What is expected:
Reproduce every row below, substituting "graph" for each occurrence of "chart" and leaving everything else unchanged. Omit the pictures from your output.

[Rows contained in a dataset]
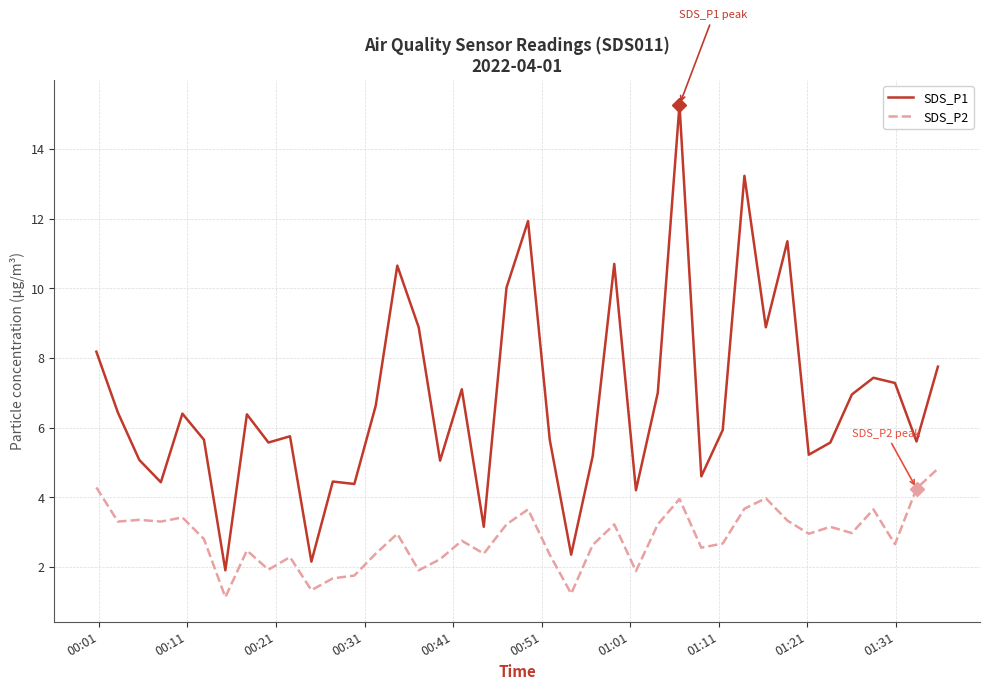

Which series has the largest range (max minus min)?

SDS_P1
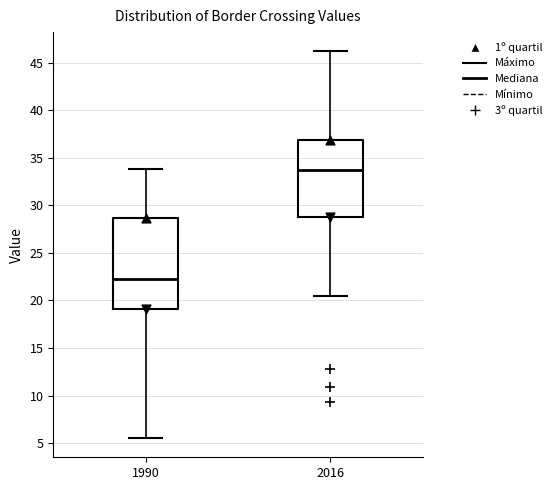

Where does the upper whisker of the box at x = 2016 end on the y-axis? The values are not printed on the chart, so give them approximately, as read against the axis.

46.0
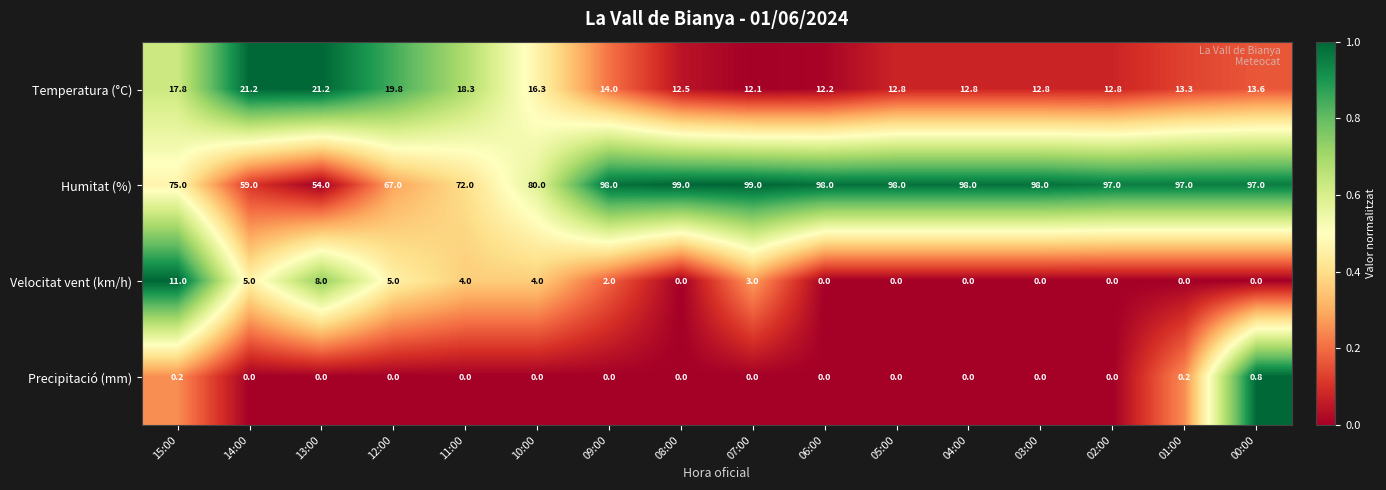

At 00:00, list the series in order from smallest to largest.

Velocitat vent (km/h), Precipitació (mm), Temperatura (°C), Humitat (%)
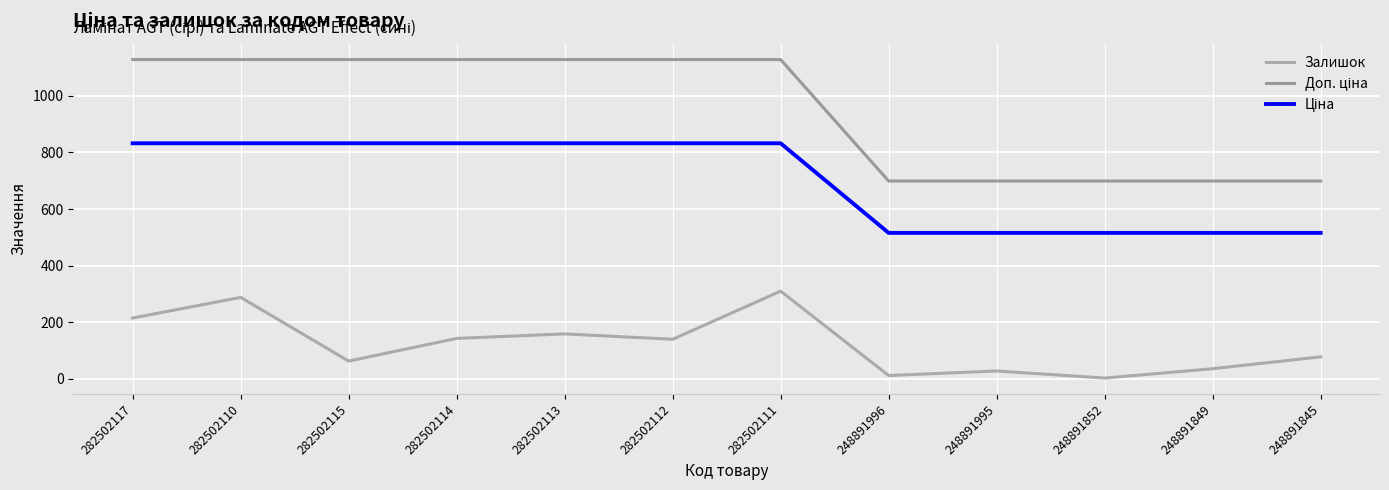

What is the value of the Залишок point at the 11th from the left?

36.0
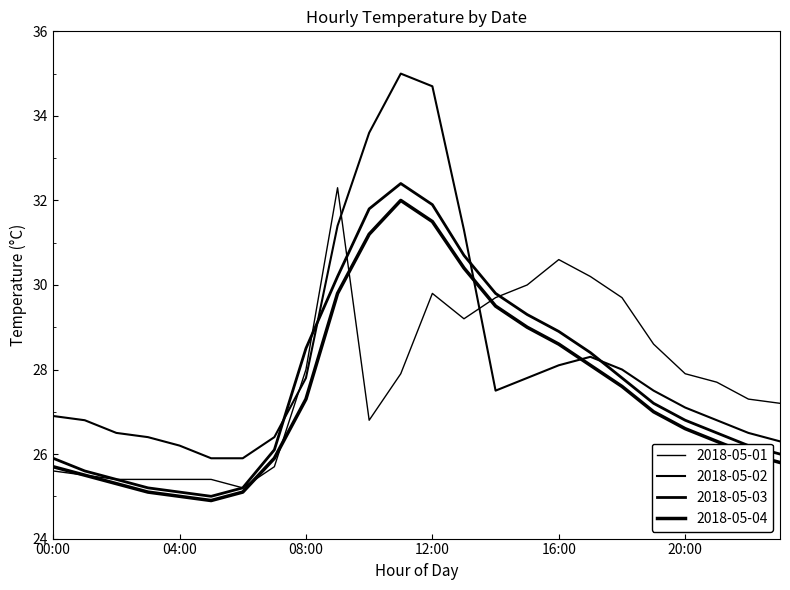

List the labels in order of 2018-05-03 value, largest first.

11:00, 12:00, 10:00, 13:00, 09:00, 14:00, 15:00, 16:00, 08:00, 17:00, 18:00, 19:00, 20:00, 21:00, 22:00, 07:00, 23:00, 00:00, 01:00, 02:00, 03:00, 06:00, 04:00, 05:00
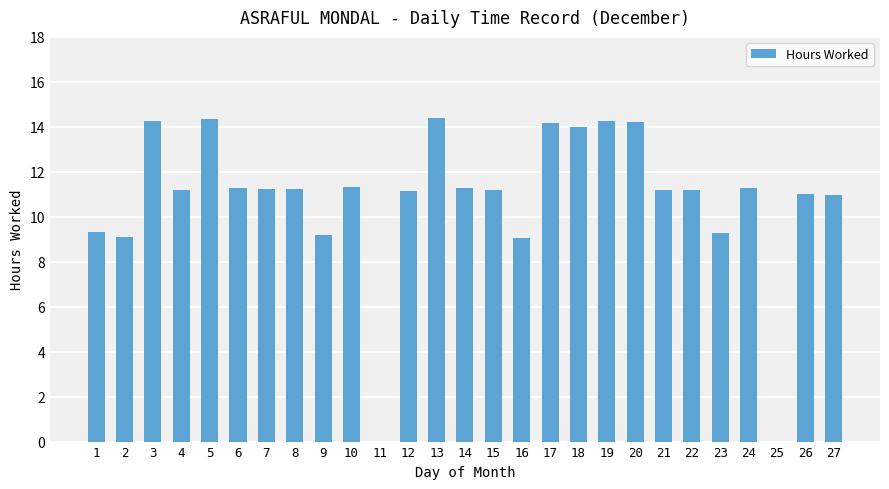

Is it true that the value at 11 is 0.0?

True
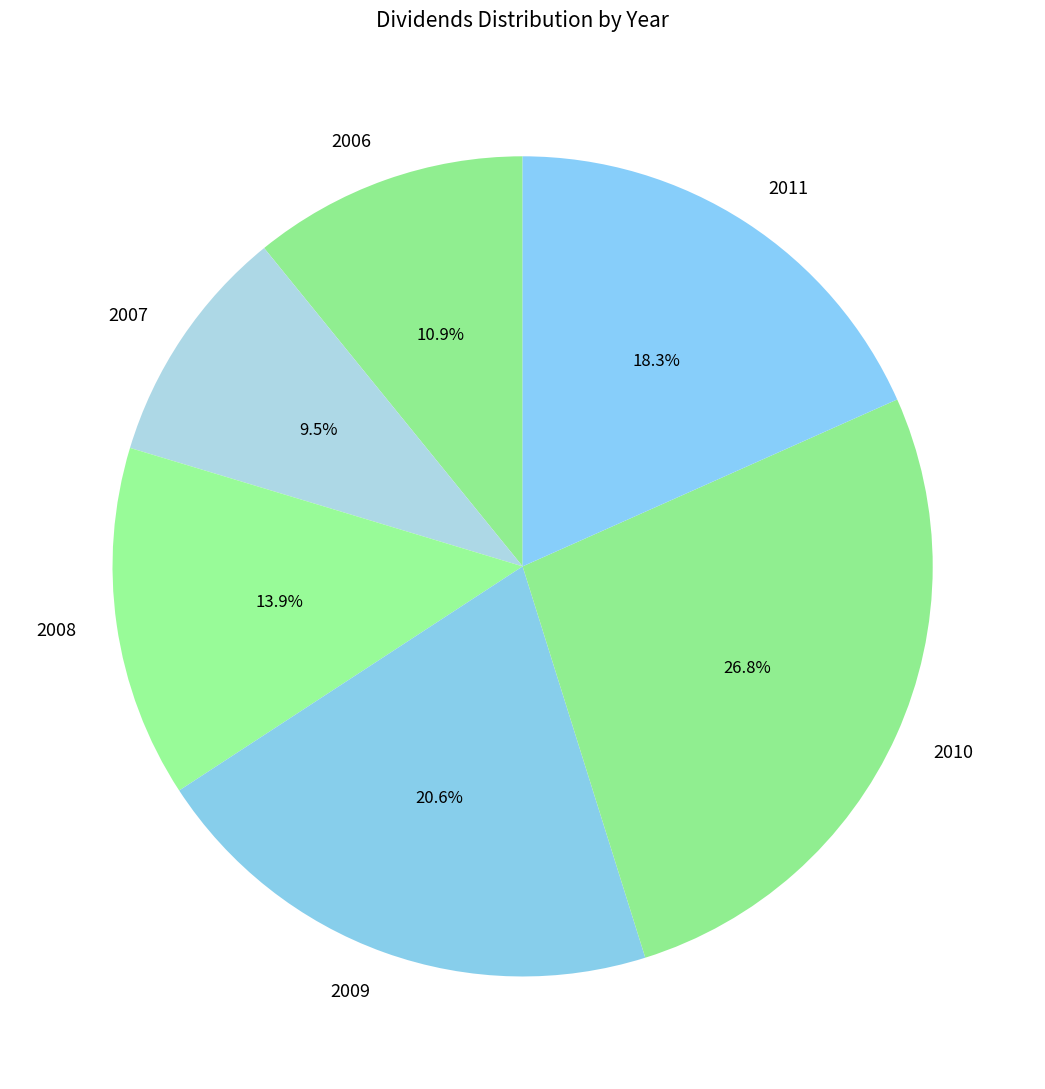

Do 2011 and 2008 together represent more than half of the pie?

No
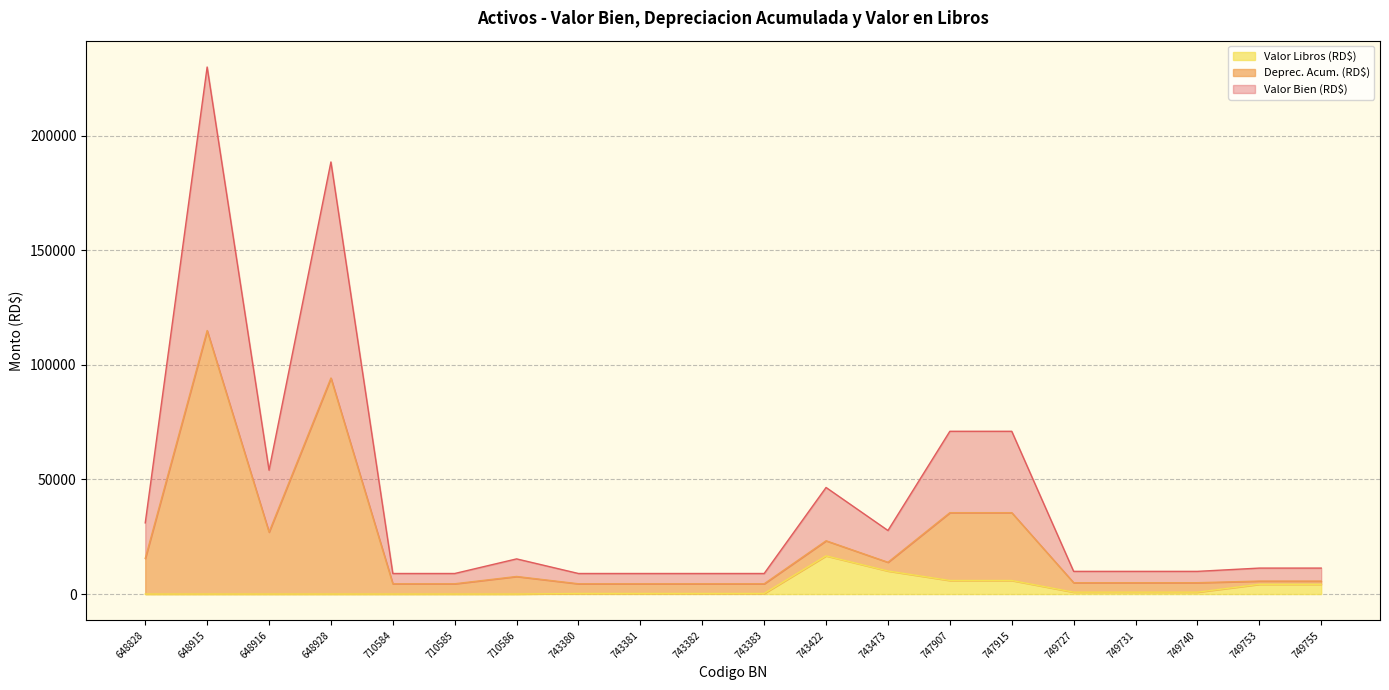

Reading left to right, what are all the values shown in this chart?

Valor Bien (RD$): 648828=31046.1	648915=229901.8	648916=54044.0	648928=188493.2	710584=8968.0	710585=8968.0	710586=15340.0	743380=8967.0	743381=8967.0	743382=8967.0	743383=8967.0	743422=46492.7	743473=27729.0	747907=70999.0	747915=70999.0	749727=9899.0	749731=9899.0	749740=9899.0	749753=11327.0	749755=11327.0
Deprec. Acum. (RD$): 648828=15523.1	648915=114950.9	648916=27022.0	648928=94246.6	710584=4484.0	710585=4484.0	710586=7670.0	743380=4483.0	743381=4483.0	743382=4483.0	743383=4483.0	743422=23245.8	743473=13864.0	747907=35499.0	747915=35499.0	749727=4949.0	749731=4949.0	749740=4949.0	749753=5663.0	749755=5663.0
Valor Libros (RD$): 648828=1.0	648915=1.0	648916=1.0	648928=1.0	710584=1.0	710585=1.0	710586=1.0	743380=249.1	743381=249.1	743382=249.1	743383=249.1	743422=16659.5	743473=10051.4	747907=5916.5	747915=5916.5	749727=824.8	749731=824.8	749740=824.8	749753=4247.2	749755=4247.2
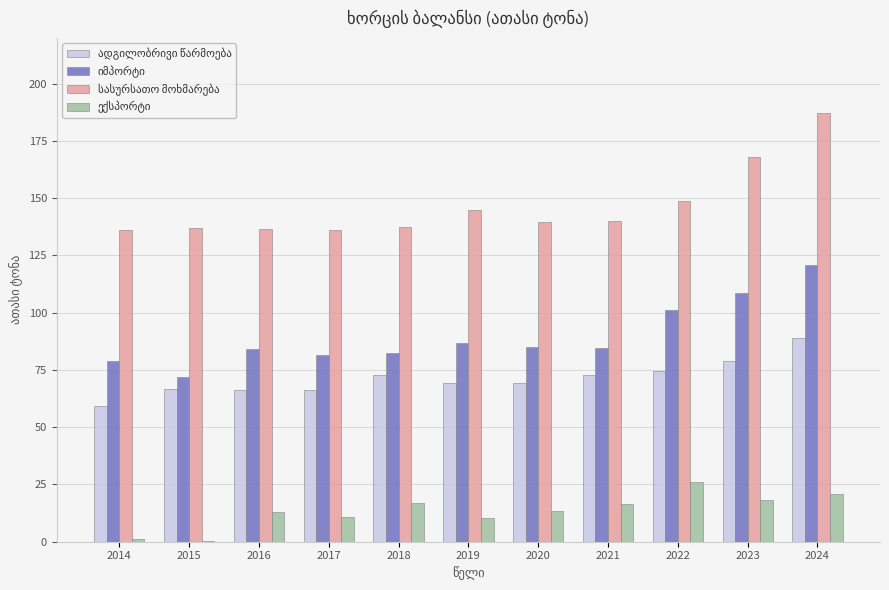

What is the greatest value displayed?

187.0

Response to this exercise:
Which series has the largest range (max minus min)?

SDS_P1

Where does the upper whisker of the box at x = 2016 end on the y-axis? The values are not printed on the graph, so give them approximately, as read against the axis.

46.0

At 00:00, list the series in order from smallest to largest.

Velocitat vent (km/h), Precipitació (mm), Temperatura (°C), Humitat (%)

What is the value of the Залишок point at the 11th from the left?

36.0

List the labels in order of 2018-05-03 value, largest first.

11:00, 12:00, 10:00, 13:00, 09:00, 14:00, 15:00, 16:00, 08:00, 17:00, 18:00, 19:00, 20:00, 21:00, 22:00, 07:00, 23:00, 00:00, 01:00, 02:00, 03:00, 06:00, 04:00, 05:00

Is it true that the value at 11 is 0.0?

True

Do 2011 and 2008 together represent more than half of the pie?

No

Reading left to right, what are all the values shown in this graph?

Valor Bien (RD$): 648828=31046.1	648915=229901.8	648916=54044.0	648928=188493.2	710584=8968.0	710585=8968.0	710586=15340.0	743380=8967.0	743381=8967.0	743382=8967.0	743383=8967.0	743422=46492.7	743473=27729.0	747907=70999.0	747915=70999.0	749727=9899.0	749731=9899.0	749740=9899.0	749753=11327.0	749755=11327.0
Deprec. Acum. (RD$): 648828=15523.1	648915=114950.9	648916=27022.0	648928=94246.6	710584=4484.0	710585=4484.0	710586=7670.0	743380=4483.0	743381=4483.0	743382=4483.0	743383=4483.0	743422=23245.8	743473=13864.0	747907=35499.0	747915=35499.0	749727=4949.0	749731=4949.0	749740=4949.0	749753=5663.0	749755=5663.0
Valor Libros (RD$): 648828=1.0	648915=1.0	648916=1.0	648928=1.0	710584=1.0	710585=1.0	710586=1.0	743380=249.1	743381=249.1	743382=249.1	743383=249.1	743422=16659.5	743473=10051.4	747907=5916.5	747915=5916.5	749727=824.8	749731=824.8	749740=824.8	749753=4247.2	749755=4247.2

What is the greatest value displayed?

187.0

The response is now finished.